Black People Need to Get Back To God!

If my people, who are called by my name, will humble themselves and pray and seek my face and turn from their wicked ways, then I will hear from heaven, and I will forgive their sin and will heal their land. 2 Chronicles 7:14

Africans worshiped a one-God deity long before Christianity.

As we all know, white slave masters and colonists used Christianity to subjugate Blacks.  It developed into African American culture through much duality: on the one hand, it was used to keep Black people docile and obedient; however, Black people used it for survival and spiritual edification.

Peter Randolph, a slave in Prince George County, Virginia, until he was freed in 1847, described the secret prayer meetings he had attended as a slave. “Not being allowed to hold meetings on the plantation,” he wrote, “the slaves assemble in the swamp, out of reach of the patrols. They have an understanding among themselves as to the time and place. … This is often done by the first one arriving breaking boughs from the trees and bending them in the direction of the selected spot.

“After arriving and greeting one another, men and women sat in groups together. Then there was “preaching … by the brethren, then praying and singing all around until they generally feel quite happy.”

The speaker rises “and talks very slowly, until feeling the spirit, he grows excited, and in a short time there fall to the ground 20 or 30 men and women under its influence.

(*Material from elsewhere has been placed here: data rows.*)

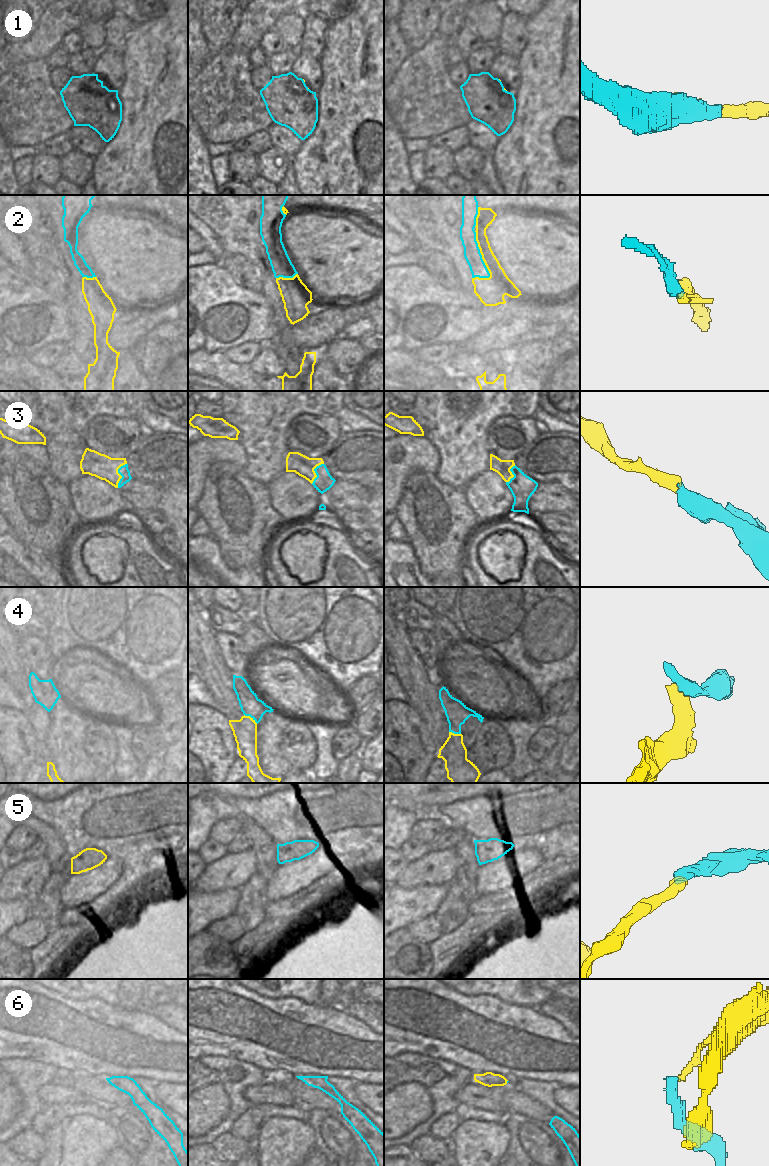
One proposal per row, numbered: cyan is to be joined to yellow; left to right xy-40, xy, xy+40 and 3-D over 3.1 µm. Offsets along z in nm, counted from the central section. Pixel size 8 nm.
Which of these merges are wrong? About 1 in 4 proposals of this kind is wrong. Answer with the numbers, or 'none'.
4, 6

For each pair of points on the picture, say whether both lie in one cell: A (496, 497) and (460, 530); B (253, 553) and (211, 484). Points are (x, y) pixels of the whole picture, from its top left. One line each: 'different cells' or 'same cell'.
A: different cells
B: same cell

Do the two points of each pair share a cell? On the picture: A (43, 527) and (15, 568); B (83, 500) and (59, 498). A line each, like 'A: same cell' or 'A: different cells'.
A: different cells
B: different cells

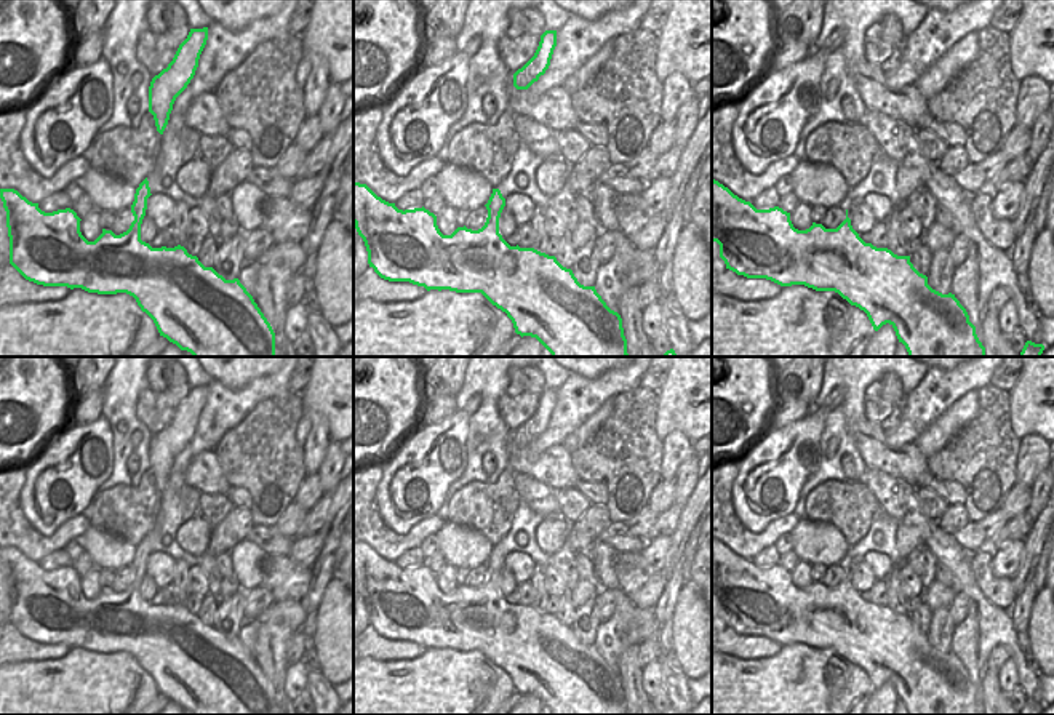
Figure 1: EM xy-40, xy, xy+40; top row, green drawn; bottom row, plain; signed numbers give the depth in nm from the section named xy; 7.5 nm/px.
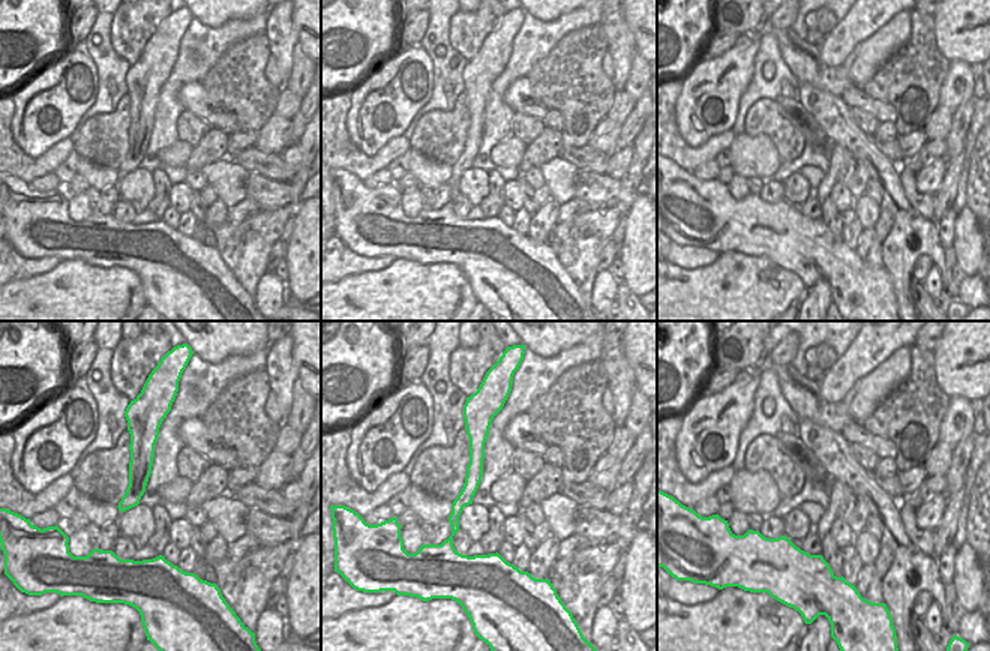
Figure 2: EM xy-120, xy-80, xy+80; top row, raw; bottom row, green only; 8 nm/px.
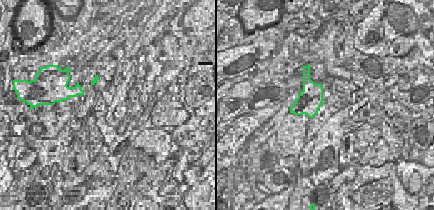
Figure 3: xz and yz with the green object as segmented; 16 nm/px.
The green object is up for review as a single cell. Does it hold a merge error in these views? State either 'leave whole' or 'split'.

“The slave forgets all his sufferings,” Randolph summed up, “except to remind others of the trials during the past week, exclaiming, ‘Thank God, I shall not live here always!’ “

God was always the center of everything in the African American community.  I remember so well having my mother do my hair on Saturday evening–then having to put a special hair net or scarf over my hair, in preparation for Sunday School.  On Sunday, the sea of pink, light blue, yellow, lavender and white ribbons adorning the hair of little Black girls, dressed with skilled coordination and love;  white gloves and little tote purses to match cute lace dresses, this was my normal.  They wanted their children to know the Word from an early age–“spare not the rod” was the mantra many Black parents preached, believed, and wouldn’t hate to demonstrate on unruly children.

You don’t see that as much today.

A lot of Black children don’t even get schooled by their parents about God at all.  Images on television are catering to every negative moral choice and being marketed to young people like M &M’s.  The parents should naturally be the moral foundation of their children, but if they aren’t grounded by traditional values, then what happens to the children?

We have got to admit that the condition of our communities is a reflection of the values of the community. And let’s be real, too many of us are not using good judgment and the choices we are making are having devastating impact on or communities.

God is not the problem, he is the solution, people.

Get in his Word and learn the REAL TRUTH!

One comment on “Black People Need to Get Back To God!

  1. Black people really do need to get back to our God and get the hell outta them churches.